### Task details:
Pull out every line in the data below that contains the string "бизнеса". Match case exactly.

Page-level text extractions

○ ○ ○ ○ ○ ○ ○

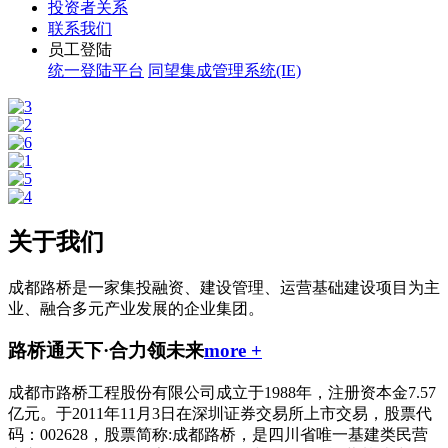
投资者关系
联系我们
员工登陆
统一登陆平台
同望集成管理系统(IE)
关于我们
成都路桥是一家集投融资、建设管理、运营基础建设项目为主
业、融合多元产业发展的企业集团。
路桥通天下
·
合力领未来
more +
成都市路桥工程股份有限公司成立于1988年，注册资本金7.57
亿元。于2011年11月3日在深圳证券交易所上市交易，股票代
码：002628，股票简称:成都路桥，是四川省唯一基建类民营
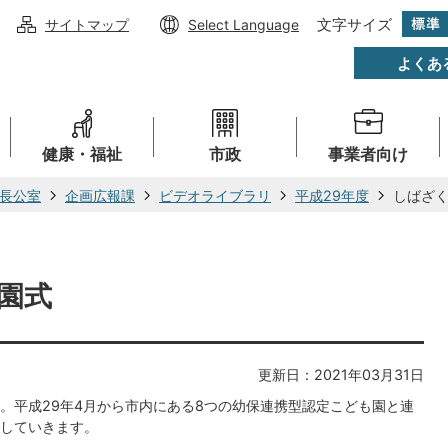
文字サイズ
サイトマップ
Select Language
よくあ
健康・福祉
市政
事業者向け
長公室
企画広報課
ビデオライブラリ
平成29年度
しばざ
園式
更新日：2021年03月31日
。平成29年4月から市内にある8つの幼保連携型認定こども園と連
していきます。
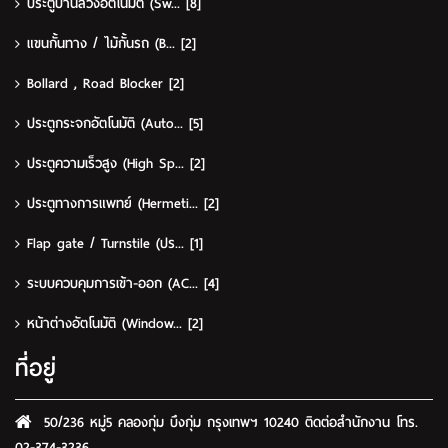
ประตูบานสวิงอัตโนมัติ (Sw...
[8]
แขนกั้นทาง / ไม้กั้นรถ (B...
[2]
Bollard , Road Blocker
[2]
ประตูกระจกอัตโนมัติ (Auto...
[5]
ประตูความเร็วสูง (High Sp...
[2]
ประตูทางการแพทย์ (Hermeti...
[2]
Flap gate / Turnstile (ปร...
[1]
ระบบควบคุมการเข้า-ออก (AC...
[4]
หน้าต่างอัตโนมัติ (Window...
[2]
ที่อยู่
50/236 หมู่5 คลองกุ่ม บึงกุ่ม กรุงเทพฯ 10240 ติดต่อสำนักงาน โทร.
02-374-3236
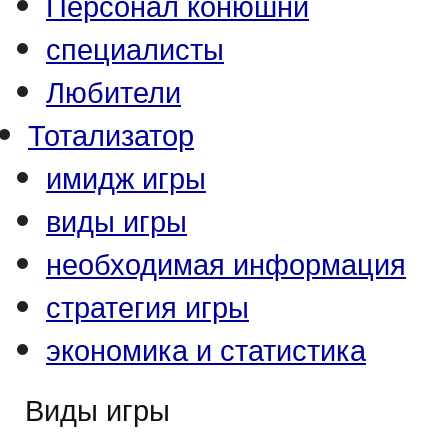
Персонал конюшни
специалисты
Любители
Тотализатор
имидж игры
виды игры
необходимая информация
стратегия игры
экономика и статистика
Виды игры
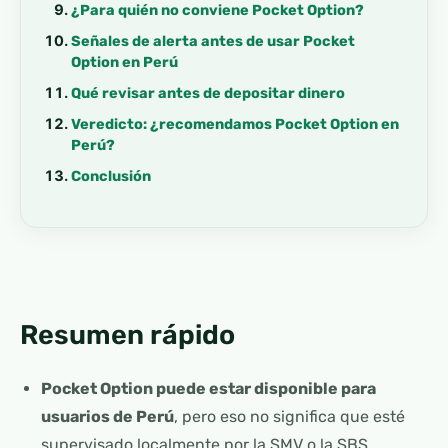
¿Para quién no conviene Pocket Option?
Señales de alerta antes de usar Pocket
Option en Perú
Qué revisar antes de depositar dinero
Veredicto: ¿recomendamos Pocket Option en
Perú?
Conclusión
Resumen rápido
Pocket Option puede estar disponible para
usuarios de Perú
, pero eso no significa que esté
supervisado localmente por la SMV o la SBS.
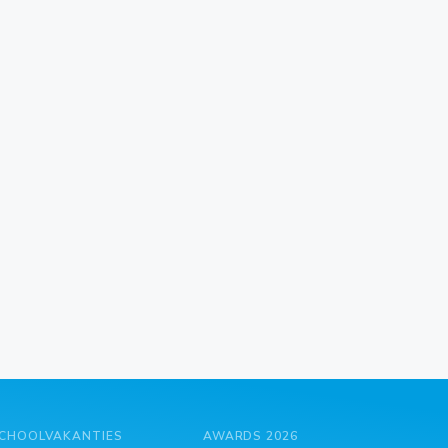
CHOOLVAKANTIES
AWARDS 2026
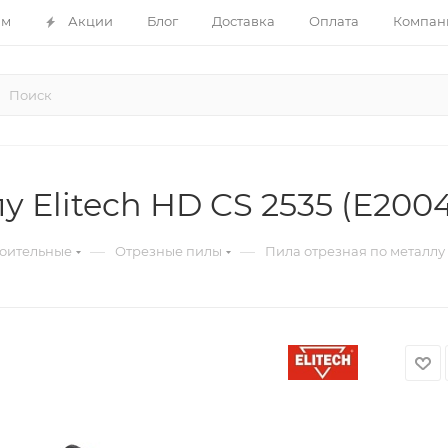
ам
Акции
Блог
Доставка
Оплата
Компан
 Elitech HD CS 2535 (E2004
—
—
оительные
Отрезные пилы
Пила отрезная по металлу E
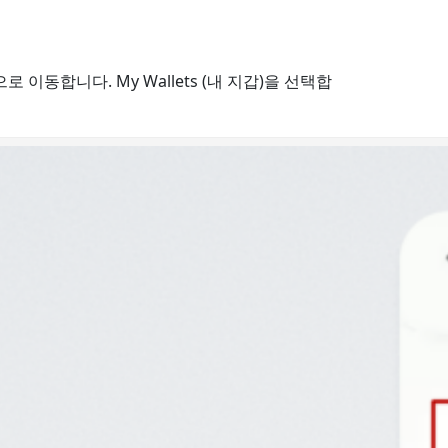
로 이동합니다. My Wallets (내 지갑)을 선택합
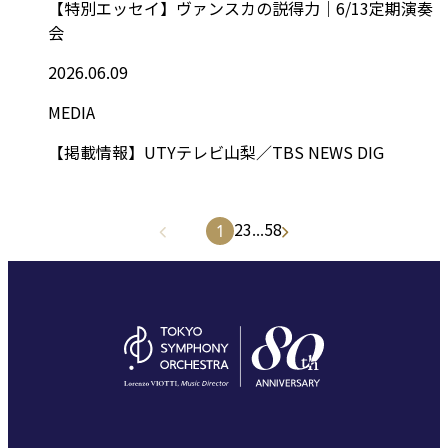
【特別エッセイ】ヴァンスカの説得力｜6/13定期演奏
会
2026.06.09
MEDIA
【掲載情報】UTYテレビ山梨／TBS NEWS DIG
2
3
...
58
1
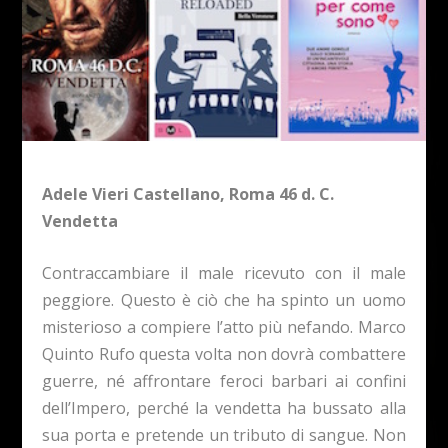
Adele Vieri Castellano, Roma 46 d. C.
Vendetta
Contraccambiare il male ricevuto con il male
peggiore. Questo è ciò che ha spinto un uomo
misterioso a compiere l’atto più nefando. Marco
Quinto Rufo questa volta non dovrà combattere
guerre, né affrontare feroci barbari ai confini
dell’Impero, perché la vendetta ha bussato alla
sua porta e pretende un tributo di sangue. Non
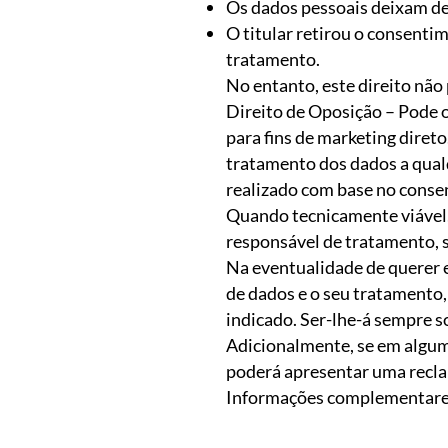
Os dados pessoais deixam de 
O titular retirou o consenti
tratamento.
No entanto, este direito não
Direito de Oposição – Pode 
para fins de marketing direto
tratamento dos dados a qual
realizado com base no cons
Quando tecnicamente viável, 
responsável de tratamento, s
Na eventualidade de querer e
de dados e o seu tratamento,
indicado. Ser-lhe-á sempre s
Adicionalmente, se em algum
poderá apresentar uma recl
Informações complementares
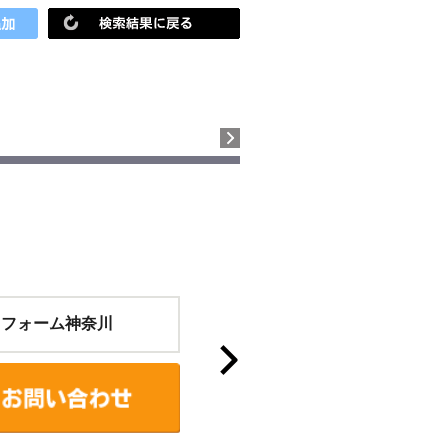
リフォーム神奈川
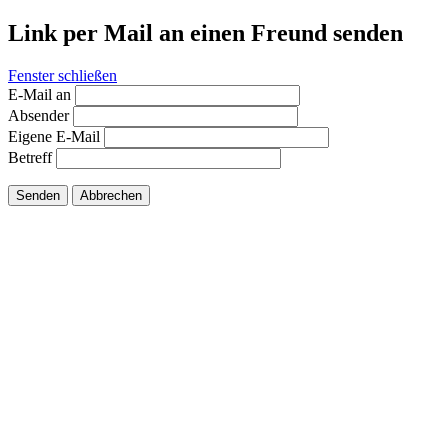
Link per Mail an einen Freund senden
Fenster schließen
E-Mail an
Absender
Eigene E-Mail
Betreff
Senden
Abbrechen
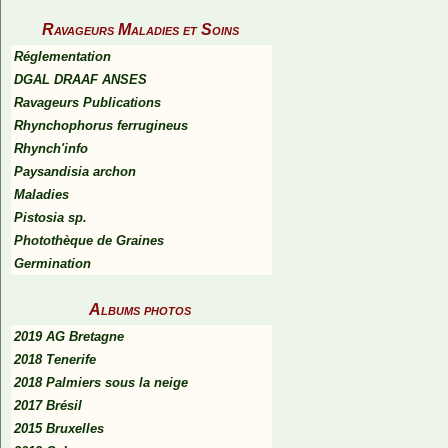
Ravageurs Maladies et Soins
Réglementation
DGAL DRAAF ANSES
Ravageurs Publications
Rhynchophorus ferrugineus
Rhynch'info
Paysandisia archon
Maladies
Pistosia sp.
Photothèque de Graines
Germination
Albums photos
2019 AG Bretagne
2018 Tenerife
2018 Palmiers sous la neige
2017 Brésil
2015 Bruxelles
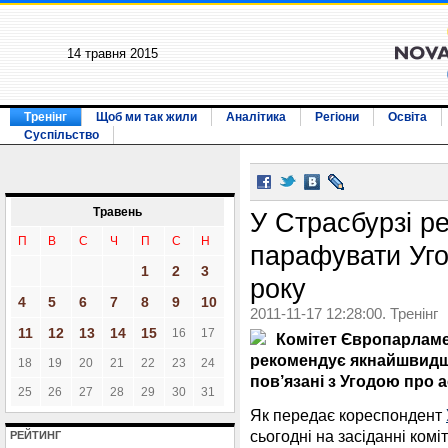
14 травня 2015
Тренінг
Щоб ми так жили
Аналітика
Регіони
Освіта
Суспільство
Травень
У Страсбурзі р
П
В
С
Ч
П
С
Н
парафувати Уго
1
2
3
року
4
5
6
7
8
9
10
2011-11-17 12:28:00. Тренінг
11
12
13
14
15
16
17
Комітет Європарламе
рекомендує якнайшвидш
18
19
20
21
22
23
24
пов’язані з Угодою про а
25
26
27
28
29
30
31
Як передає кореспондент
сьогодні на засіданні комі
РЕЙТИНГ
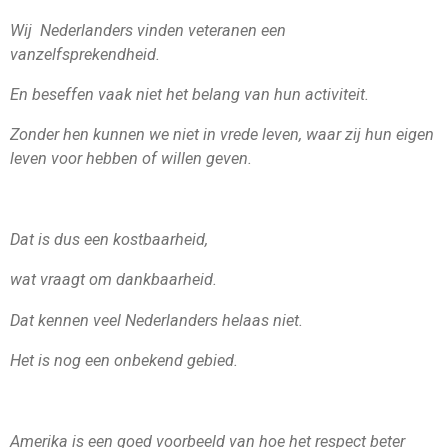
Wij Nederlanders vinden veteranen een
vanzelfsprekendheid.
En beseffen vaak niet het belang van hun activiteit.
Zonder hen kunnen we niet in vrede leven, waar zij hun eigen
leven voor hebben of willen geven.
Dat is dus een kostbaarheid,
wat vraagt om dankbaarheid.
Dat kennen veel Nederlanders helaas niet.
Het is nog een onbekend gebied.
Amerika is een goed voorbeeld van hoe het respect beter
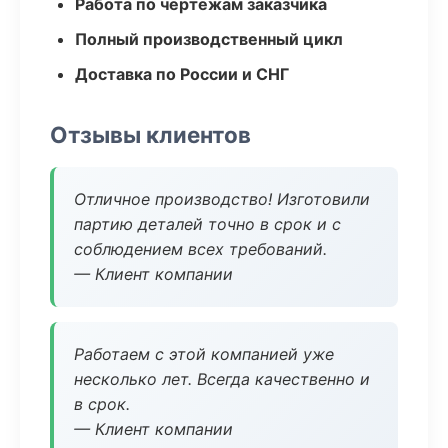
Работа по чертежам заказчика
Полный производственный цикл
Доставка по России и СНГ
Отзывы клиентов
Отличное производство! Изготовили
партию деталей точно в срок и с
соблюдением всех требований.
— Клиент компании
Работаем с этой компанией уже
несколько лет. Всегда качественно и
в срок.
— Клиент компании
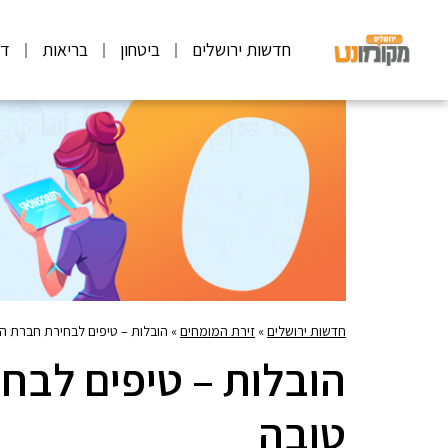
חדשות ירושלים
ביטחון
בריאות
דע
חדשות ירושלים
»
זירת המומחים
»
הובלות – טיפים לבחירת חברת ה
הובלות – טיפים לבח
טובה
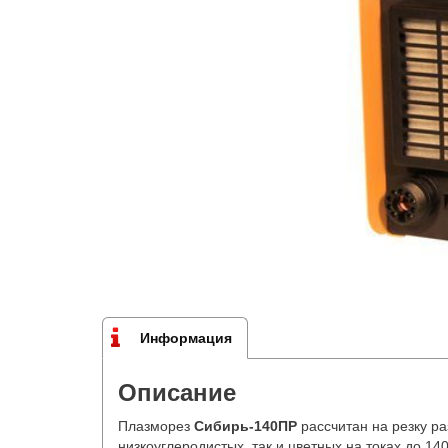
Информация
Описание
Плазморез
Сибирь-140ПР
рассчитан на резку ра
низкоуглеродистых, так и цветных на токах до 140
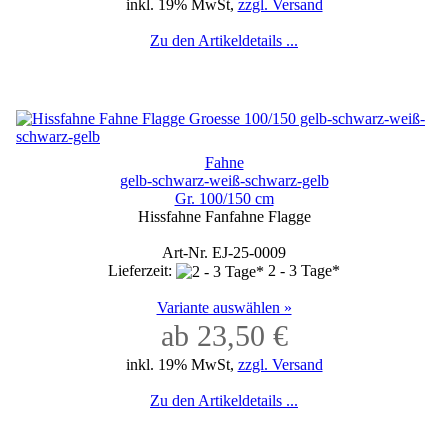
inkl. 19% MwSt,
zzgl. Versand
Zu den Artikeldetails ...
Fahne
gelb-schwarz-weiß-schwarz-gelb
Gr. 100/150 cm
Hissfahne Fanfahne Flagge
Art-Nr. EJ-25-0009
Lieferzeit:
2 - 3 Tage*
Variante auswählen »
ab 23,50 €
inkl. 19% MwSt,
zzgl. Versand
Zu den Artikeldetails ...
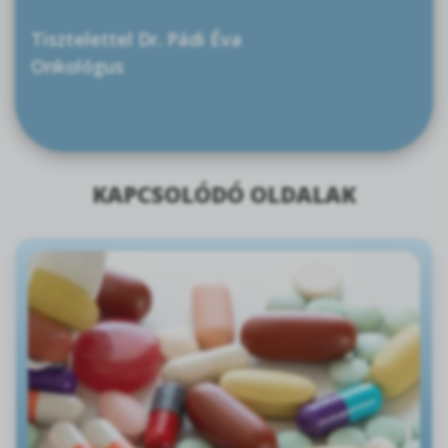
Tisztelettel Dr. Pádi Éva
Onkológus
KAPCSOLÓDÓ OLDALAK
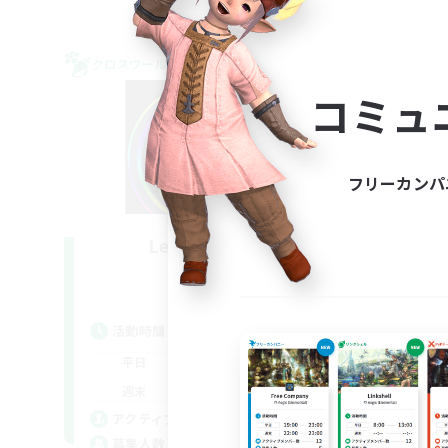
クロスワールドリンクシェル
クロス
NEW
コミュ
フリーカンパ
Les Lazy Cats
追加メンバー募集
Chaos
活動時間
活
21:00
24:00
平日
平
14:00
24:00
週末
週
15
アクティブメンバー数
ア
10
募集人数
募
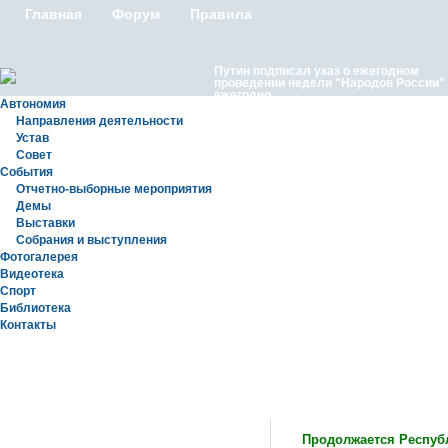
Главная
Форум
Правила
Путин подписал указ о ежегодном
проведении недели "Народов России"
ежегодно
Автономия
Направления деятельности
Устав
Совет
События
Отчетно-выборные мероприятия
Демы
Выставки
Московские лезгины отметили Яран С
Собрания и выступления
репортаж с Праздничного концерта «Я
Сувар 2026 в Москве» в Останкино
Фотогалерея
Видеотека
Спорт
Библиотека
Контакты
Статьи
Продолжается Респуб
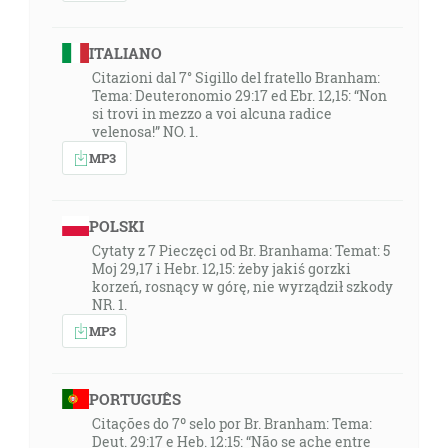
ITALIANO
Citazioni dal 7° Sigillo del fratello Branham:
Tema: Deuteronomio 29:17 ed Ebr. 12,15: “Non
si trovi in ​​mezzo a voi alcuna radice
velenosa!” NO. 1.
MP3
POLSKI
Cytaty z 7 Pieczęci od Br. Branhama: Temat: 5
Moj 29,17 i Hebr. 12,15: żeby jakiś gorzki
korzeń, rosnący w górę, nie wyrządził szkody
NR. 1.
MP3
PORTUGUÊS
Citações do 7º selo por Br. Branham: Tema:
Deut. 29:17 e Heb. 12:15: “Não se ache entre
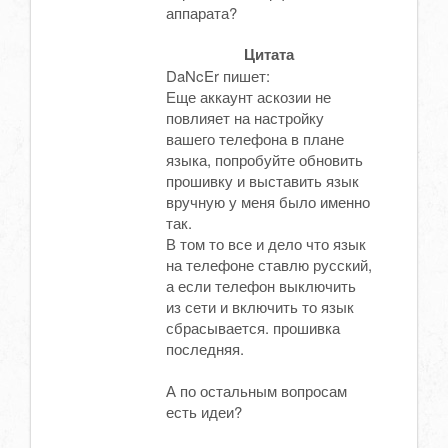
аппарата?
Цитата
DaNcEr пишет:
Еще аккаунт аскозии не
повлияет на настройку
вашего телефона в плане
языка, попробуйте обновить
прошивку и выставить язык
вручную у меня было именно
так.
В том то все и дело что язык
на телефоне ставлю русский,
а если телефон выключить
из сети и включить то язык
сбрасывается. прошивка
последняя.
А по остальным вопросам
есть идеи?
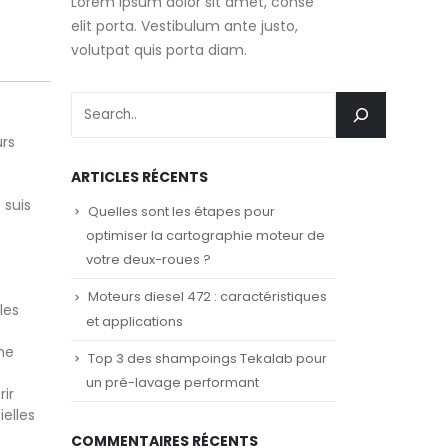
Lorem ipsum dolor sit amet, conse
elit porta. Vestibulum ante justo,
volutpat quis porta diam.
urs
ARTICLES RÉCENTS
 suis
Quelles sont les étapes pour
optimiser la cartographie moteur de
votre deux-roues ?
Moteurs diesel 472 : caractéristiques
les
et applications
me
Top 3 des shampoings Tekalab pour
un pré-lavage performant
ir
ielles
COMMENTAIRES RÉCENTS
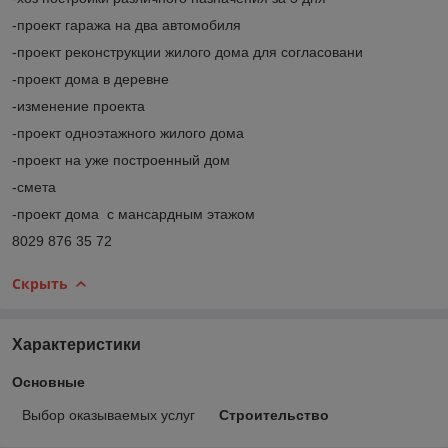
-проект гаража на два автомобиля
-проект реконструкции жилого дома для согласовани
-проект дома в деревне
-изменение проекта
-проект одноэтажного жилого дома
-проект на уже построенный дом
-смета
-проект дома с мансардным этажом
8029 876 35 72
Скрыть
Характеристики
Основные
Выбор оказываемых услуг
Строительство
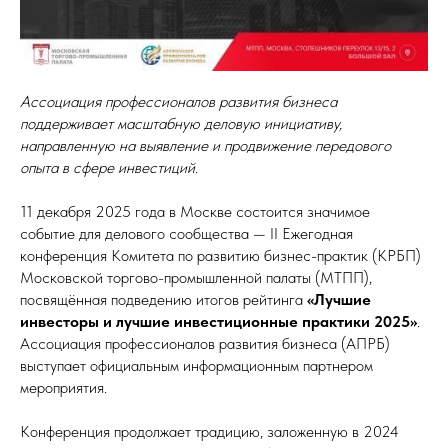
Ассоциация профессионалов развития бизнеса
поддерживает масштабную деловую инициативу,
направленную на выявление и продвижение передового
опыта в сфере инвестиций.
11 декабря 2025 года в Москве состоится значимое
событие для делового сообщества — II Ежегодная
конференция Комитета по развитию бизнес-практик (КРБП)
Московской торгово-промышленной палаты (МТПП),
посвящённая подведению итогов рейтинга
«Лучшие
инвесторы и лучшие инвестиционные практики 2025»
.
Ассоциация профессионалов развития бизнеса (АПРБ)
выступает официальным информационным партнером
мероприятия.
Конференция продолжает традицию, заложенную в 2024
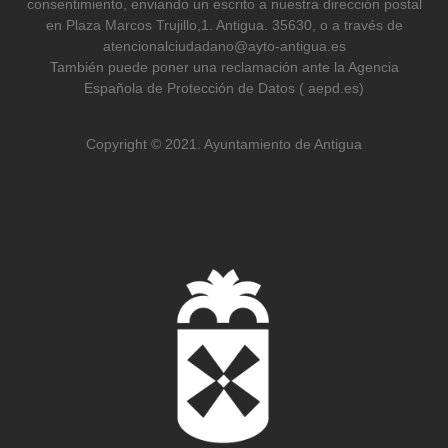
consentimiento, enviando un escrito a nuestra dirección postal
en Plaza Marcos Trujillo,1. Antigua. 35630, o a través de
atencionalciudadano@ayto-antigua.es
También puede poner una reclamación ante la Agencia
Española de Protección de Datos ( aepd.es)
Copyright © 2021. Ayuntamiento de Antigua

○ ○ ○ ○ ○ ○ ○

### Answer box:
Ассоциация профессионалов развития бизнеса
Ассоциация профессионалов развития бизнеса (АПРБ)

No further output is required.